Ritratto di Lorri Menard (Intel)
Best Reply

The naming conventions are different for Windows running on a 32-bit system than for Windows running on a 64-bit system.
On 32-bit, the external names are prefixed with an underscore; on 64-bit they are not.

If you can't use the standard BIND(C) mechanism, please try changing this line:

!DEC$ ATTRIBUTES C, ALIAS: '_JB_ZBSpecInquireImageSize'

to this:

!DEC$ ATTRIBUTES C, decorate, ALIAS: 'JB_ZBSpecInquireImageSize'

What I did was remove the explicit leading underscore, and added the keyword "decorate".   This tells the compiler to apply the prevailing naming convention to the string specified in the ALIAS clause.

Of course, using the standard BIND(C) mechanism would be better, but would require a few more edits than this one line.  
     But just a few.

                    --Lorri

Quote:

mecej4 wrote:

Did you recompile your C library with a 64-bit C compiler?

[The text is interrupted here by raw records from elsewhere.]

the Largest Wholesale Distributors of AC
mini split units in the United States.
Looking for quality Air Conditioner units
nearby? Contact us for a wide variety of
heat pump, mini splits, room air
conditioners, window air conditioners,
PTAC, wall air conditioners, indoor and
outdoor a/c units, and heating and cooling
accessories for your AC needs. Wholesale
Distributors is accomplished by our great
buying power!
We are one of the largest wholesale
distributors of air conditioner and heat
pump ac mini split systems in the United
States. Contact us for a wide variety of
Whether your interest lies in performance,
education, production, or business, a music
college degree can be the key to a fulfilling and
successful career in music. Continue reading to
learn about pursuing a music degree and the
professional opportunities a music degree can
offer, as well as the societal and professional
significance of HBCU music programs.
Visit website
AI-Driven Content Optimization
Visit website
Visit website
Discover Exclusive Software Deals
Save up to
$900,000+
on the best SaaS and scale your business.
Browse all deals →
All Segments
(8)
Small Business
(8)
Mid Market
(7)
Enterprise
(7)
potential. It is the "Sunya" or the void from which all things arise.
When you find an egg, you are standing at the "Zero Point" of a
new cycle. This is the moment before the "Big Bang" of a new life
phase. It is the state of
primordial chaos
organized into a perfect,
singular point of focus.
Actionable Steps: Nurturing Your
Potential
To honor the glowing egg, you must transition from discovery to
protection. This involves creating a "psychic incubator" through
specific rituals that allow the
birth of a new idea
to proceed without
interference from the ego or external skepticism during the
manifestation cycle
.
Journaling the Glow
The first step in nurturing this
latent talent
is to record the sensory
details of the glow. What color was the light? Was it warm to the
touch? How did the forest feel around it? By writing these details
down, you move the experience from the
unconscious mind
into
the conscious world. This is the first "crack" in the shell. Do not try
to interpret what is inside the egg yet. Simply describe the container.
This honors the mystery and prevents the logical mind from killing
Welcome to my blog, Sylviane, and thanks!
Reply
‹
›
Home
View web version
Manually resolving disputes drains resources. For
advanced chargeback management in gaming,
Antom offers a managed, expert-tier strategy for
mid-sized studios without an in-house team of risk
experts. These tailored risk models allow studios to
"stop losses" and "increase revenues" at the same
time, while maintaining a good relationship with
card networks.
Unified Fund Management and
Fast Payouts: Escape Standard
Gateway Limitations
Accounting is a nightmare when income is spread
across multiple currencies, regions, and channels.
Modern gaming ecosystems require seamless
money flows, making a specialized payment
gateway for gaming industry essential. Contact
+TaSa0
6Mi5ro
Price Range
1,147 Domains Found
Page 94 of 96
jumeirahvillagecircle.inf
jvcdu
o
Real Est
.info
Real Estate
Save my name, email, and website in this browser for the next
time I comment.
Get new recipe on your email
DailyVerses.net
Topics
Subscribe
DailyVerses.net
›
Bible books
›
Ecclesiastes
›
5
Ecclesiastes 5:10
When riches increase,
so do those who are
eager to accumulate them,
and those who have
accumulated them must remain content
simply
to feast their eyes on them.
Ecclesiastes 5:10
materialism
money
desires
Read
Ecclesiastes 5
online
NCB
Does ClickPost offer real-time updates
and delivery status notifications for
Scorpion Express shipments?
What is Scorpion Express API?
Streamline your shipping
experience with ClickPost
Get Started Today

What does the prototype declaration of JB_ZBSpecInquireImageSize show?

The system libraries such as comdlg32.lib are available in 32-bit and 64-bit versions, and the 32-bit versions will be located in a different directory from the 64-bit version, You need to link against the 64-bit versions. 

Thanks for your help.

I think the library is compiled with the 64-bit compiler -the Platform x64 is selected, and stuff goes into x64 directories.

I had a walk down memory lane and located the header file containing declarations.

Here is the definition of JB_ZBSpecInquireImageSize:

extern void JB_ZBSpecInquireImageSize(const int mode, int *iXOrig, int *iYOrig, int *nX, int *nY);

Do you mean that as long as I'm linking within the 64 bit environment I don't need to change comdlg32 to comdlg64, and that's not anything to do with the linker problem?

Quote:

Lorri Menard (Intel) wrote:

 

The naming conventions are different for Windows running on a 32-bit system than for Windows running on a 64-bit system.
On 32-bit, the external names are prefixed with an underscore; on 64-bit they are not.

 

If you can't use the standard BIND(C) mechanism, please try changing this line:

 

 

!DEC$ ATTRIBUTES C, ALIAS: '_JB_ZBSpecInquireImageSize'

 

 

to this:

 

 

!DEC$ ATTRIBUTES C, decorate, ALIAS: 'JB_ZBSpecInquireImageSize'

 

 

What I did was remove the explicit leading underscore, and added the keyword "decorate".   This tells the compiler to apply the prevailing naming convention to the string specified in the ALIAS clause.

 

 

Of course, using the standard BIND(C) mechanism would be better, but would require a few more edits than this one line.  
     But just a few.

 

 

                    --Lorri

Yippee!! That did the trick for the 1st of 53 missing externals, and I'll now start on the other 52. Thanks for the explanation

I will use the Bind(C) approach unless that has its own pitfalls. This will entail reviewing code written 15 years ago in a language not used for 14 years. Any pointers to "Best definition" of interface conventions will be welcome.

And I suppose Fortran 77 (I started on Fortran IV and still remember Fortran II with its cunning GOTOs) will have to give way to Fortran 9x

But thanks. You are a wonderful woman (as no doubt you are tired of hearing)

 

Ritratto di mecej4

Quote:

David B. wrote:
Do you mean that as long as I'm linking within the 64 bit environment I don't need to change comdlg32 to comdlg64, and that's not anything to do with the linker problem?

Exactly. On Windows X64 (XP, Vista, 7, 8, 8.1) the 64-bit system utilities (DLLs, EXEs and drivers) are located in Windows\System32, whereas the 32-bit system utilities are in Windows\SysWow64. Please do not ask me if that is logical!

Quote:

Is there an easy way to look at the contents of the .lib file that is being linked in?

Dumpbin /symbols xx.lib.

Dumpbin /exports yy.dll.

Quote:

mecej4 wrote:

Quote:

David B. wrote:Do you mean that as long as I'm linking within the 64 bit environment I don't need to change comdlg32 to comdlg64, and that's not anything to do with the linker problem?

Exactly. On Windows X64 (XP, Vista, 7, 8, 8.1) the 64-bit system utilities (DLLs, EXEs and drivers) are located in Windows\System32, whereas the 32-bit system utilities are in Windows\SysWow64. Please do not ask me if that is logical!

Quote:

Is there an easy way to look at the contents of the .lib file that is being linked in?

Dumpbin /symbols xx.lib.

Dumpbin /exports yy.dll.

And you are a lovely lad. As your mother always said.